Social networking sites have been springing up everywhere like ATM’s did a few years earlier. Initially viewed with skepticism, then with wonder, and finally everyone asks “How did we do without them?”. So now we have Orkut, Facebook, and just a few million more.
I’ve joined Orkut. Made new friends. Regained contact with old ones. Maintained contact with existing ones.
So, instead of dissecting how and why orkut was made (see wikipedia) [read there only if you wish to accumulate trivia & impress (or drive away) your friends], I will discuss certain features provided.
Connected with google accounts / GTalk
This little feature was added as Google is the owner of Orkut, and what better way to increase the number of users (and further your plans of world domination) than by adding a social networking site to your portfolio?
Messages
Irritating little things that show an icon on your homepage to act as an in-built orkut e-mail. Essentially worthless and inadequate as it is much easier to use GMail to send emails to friends.
Scraps
One of the most stupid and slowest IM-substitutes. The scrapping mechanism works as follows:
- Choose whose scrapbook you want to defile with your scrap.
- Go to his (or her)… (or it’s) profile and click scrapbook.
- Write derogatory and/or accusatory statements in the reply text-box and click post.
Then, the person at the other end will recieve your scrap. Read it. Grow angry. And Reply. Of course, as it is not exactly live chat where you can keep asking a person “Why don’t you reply?” (until he/she/it replies out of sheer frustration or has a brain aneurism and dies in which case you don’t recieve any reply), the person can eat/sleep/bathe/go mad/kill 34,678.8 people and then reply.

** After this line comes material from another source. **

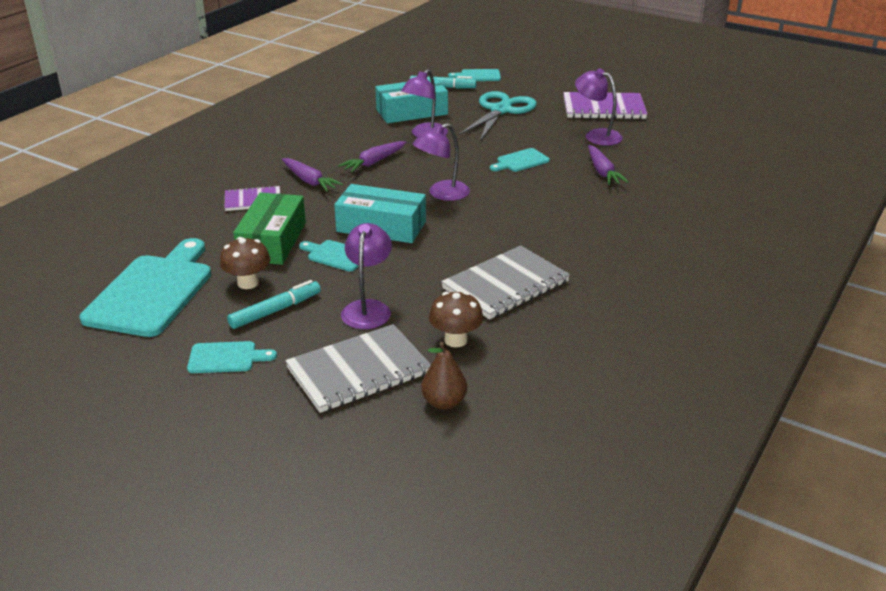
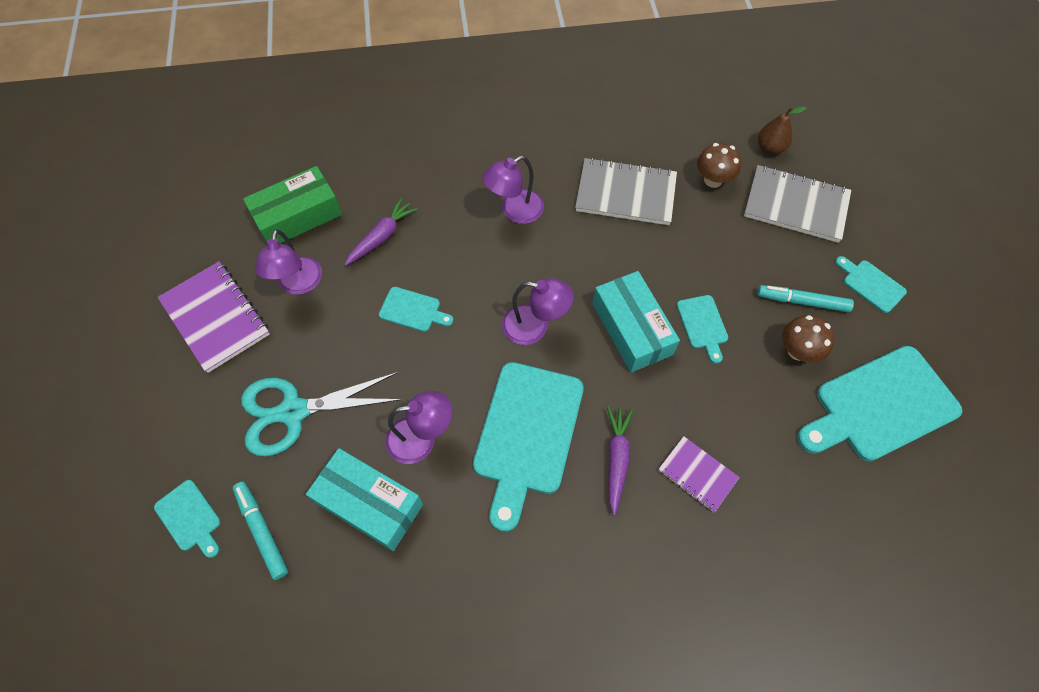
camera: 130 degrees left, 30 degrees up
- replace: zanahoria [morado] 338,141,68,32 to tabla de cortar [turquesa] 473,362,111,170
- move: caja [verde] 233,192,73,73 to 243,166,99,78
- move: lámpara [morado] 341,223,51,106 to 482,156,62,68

Till then, if you’re desperate enough, you wait for their scrap while scrapping a few other hundred people you know/are acquainted with/want to irritate.
Testimonials:
Developed so that everyone can exaggerate about their friends, put them on pedestals (while considering them … you know what I mean). I was going to ask my friends to write normal, accurate testimonials but realized that if the testimonial is not exaggerated, people will consider the normal one exaggerated. (Thus, on passing through the mental testimonial filter — developed by everyone to glean a few grains of truth from beaches of praise — the fact that I occasionally read books will be translated as : reads 1 novel per year).
Ranking Friends:
One of the most devious, despicable, deviated inventions by the (human?) coders at Google. While I sympathize with their plan of World Domination (cue strange music) the system of ranking friends seems too low a blow. If, or rather when, (for those among you who rank their friends) this privileged information is revealed to all, be prepared to be ripped limb from limb or be rendered friendless (which is worse).
There are many more features but listing these and exposing their true purpose has exhausted me.
(Note: I am a member of Orkut, visit it daily, scrap friends, wait for testimonials, write testimonials, send messages, swear by GMail and Google Talk. So sue me.)